Dream and Story, or Leaking Weirdness

As Eleanor mentioned, I get some of my ideas from dreams. I thought it might be interesting to talk about that at least a little bit more both in terms of story development and why I think this happens. I have very vivid dreams, but only if I’m between writing projects or it’s been a couple of days since I’ve written.

This is either a subconscious manifestation of something my wife calls “leaking weirdness,” or leaking weirdness is a conscious manifestation of the subconscious phenomena. In either case, if I go for more than a couple of days without actively working on my fiction, I start to get a little strange. The longer I go, the stranger I get, and the stranger I get, the more frequent are Laura’s suggestions that I “go write something and get it out of my system.”

Basically, as far as I can tell, I need to tell stories, to invent new worlds and people and share them. If I’m not working and I can’t get them down on paper, they start to leak into my dreams and out of my mouth, especially first thing in the morning. This has led to such bizarre leaking weirdness ideas as llamoflage, and Robert the Bruce Springsteen-you can take our lives but you canna’ take our guitars.

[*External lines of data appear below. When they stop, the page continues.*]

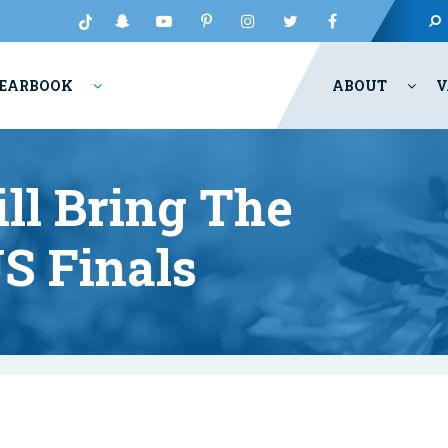
EARBOOK
ABOUT
V
ll Bring The
S Finals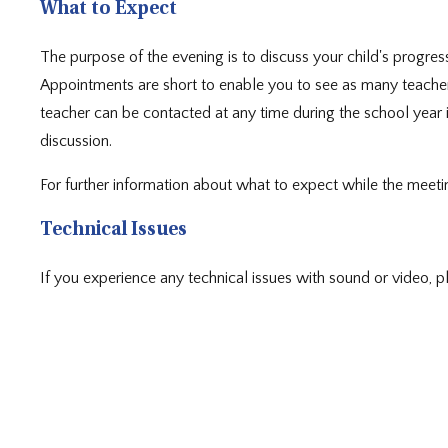
What to Expect
The purpose of the evening is to discuss your child's progress
Appointments are short to enable you to see as many teachers
teacher can be contacted at any time during the school year i
discussion.
For further information about what to expect while the meetin
Technical Issues
If you experience any technical issues with sound or video, 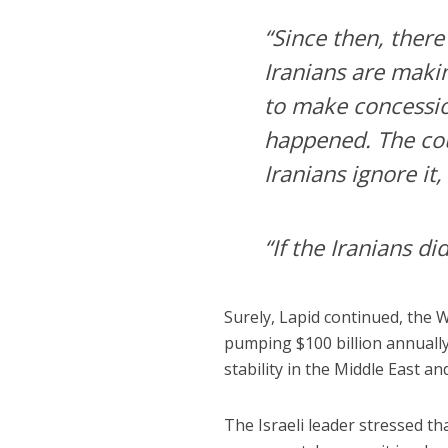
“Since then, ther
Iranians are maki
to make concession
happened. The cou
Iranians ignore it
“If the Iranians did
Surely, Lapid continued, the 
pumping $100 billion annually
stability in the Middle East a
The Israeli leader stressed th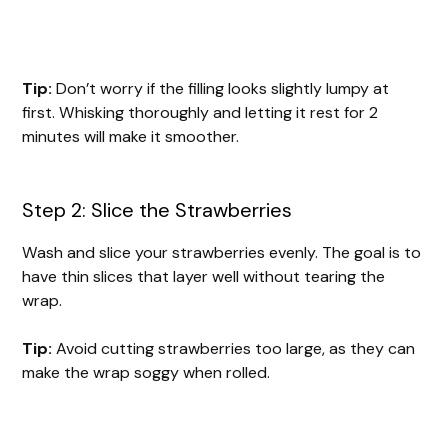
Tip:
Don’t worry if the filling looks slightly lumpy at
first. Whisking thoroughly and letting it rest for 2
minutes will make it smoother.
Step 2: Slice the Strawberries
Wash and slice your strawberries evenly. The goal is to
have thin slices that layer well without tearing the
wrap.
Tip:
Avoid cutting strawberries too large, as they can
make the wrap soggy when rolled.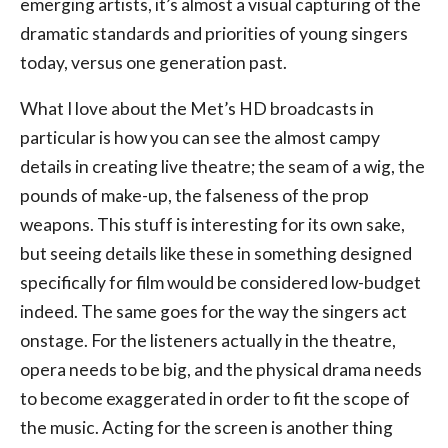
emerging artists, it’s almost a visual capturing of the
dramatic standards and priorities of young singers
today, versus one generation past.
What I love about the Met’s HD broadcasts in
particular is how you can see the almost campy
details in creating live theatre; the seam of a wig, the
pounds of make-up, the falseness of the prop
weapons. This stuff is interesting for its own sake,
but seeing details like these in something designed
specifically for film would be considered low-budget
indeed. The same goes for the way the singers act
onstage. For the listeners actually in the theatre,
opera needs to be big, and the physical drama needs
to become exaggerated in order to fit the scope of
the music. Acting for the screen is another thing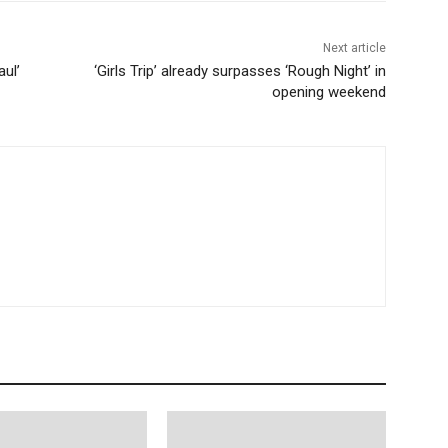
Next article
aul’
‘Girls Trip’ already surpasses ‘Rough Night’ in
opening weekend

It has also led to some of my better story ideas on both the dreams front and in terms of leaking weirdness. Basically my brain, seemingly independent of my conscious will, starts to put things together that might not normally go together, like goblins and laptops in WebMage, or food fights and the twilight of the gods in the short story FimbulDinner.

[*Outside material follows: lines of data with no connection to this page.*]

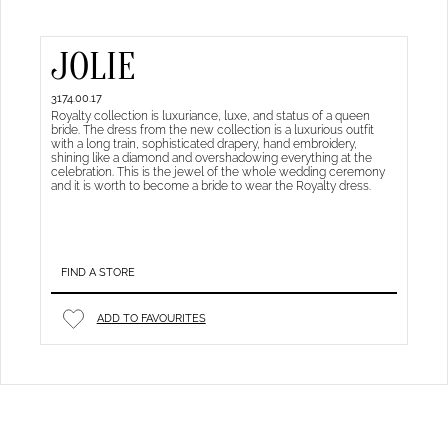
JOLIE
3174.00.17
Royalty collection is luxuriance, luxe, and status of a queen
bride. The dress from the new collection is a luxurious outfit
with a long train, sophisticated drapery, hand embroidery,
shining like a diamond and overshadowing everything at the
celebration. This is the jewel of the whole wedding ceremony
and it is worth to become a bride to wear the Royalty dress.
FIND A STORE
ADD TO FAVOURITES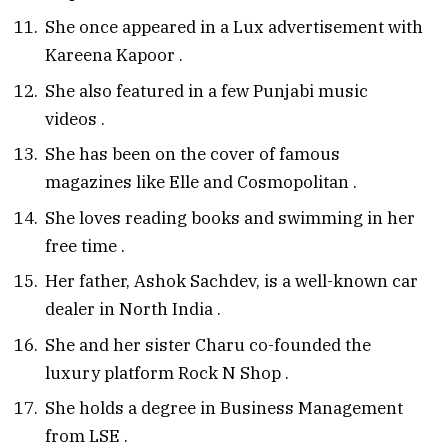
She once appeared in a Lux advertisement with
Kareena Kapoor
.
She also featured in a few Punjabi music
videos
.
She has been on the cover of famous
magazines like Elle and Cosmopolitan
.
She loves reading books and swimming in her
free time
.
Her father, Ashok Sachdev, is a well-known car
dealer in North India
.
She and her sister Charu co-founded the
luxury platform Rock N Shop
.
She holds a degree in Business Management
from LSE
.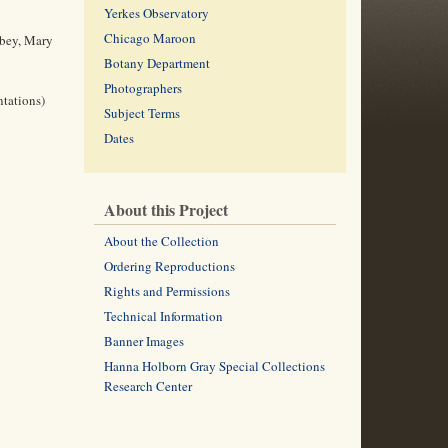
Yerkes Observatory
Chicago Maroon
lbey, Mary
Botany Department
Photographers
ntations)
Subject Terms
Dates
About this Project
About the Collection
Ordering Reproductions
Rights and Permissions
Technical Information
Banner Images
Hanna Holborn Gray Special Collections
Research Center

One final note on process, and then I’ll end this ramble. The ideas I get from dreams almost never come complete and coherent. I’ll get one really striking image in a big mish-mash of dream-story that resonates for me. Then, when I wake up, just past the edge of dreaming, I’ll try to identify what’s so cool about that image by telling myself a story about it, filling in a background and future developments that were missing in the dream, and converting impression into narrative in a very conscious way. The dream provides the seed, but I have to plant it and nurture it arrive at something that’s worth sharing with others.

(Originally published on the Wyrdsmiths blog Aug 26, 2006. Reposted as part of the reblogging project )

The original post also included these questions, but, as I’ve elected not to enable comments at kellymccullough.com, I’m separating them out below here.

So, as Eleanor asked, where do you get your ideas? Do your dreams whisper narrative in your ear? Do billboards mix with Celtic mythos and drink recipes in your waking mind? What makes you a writer of the fantastic?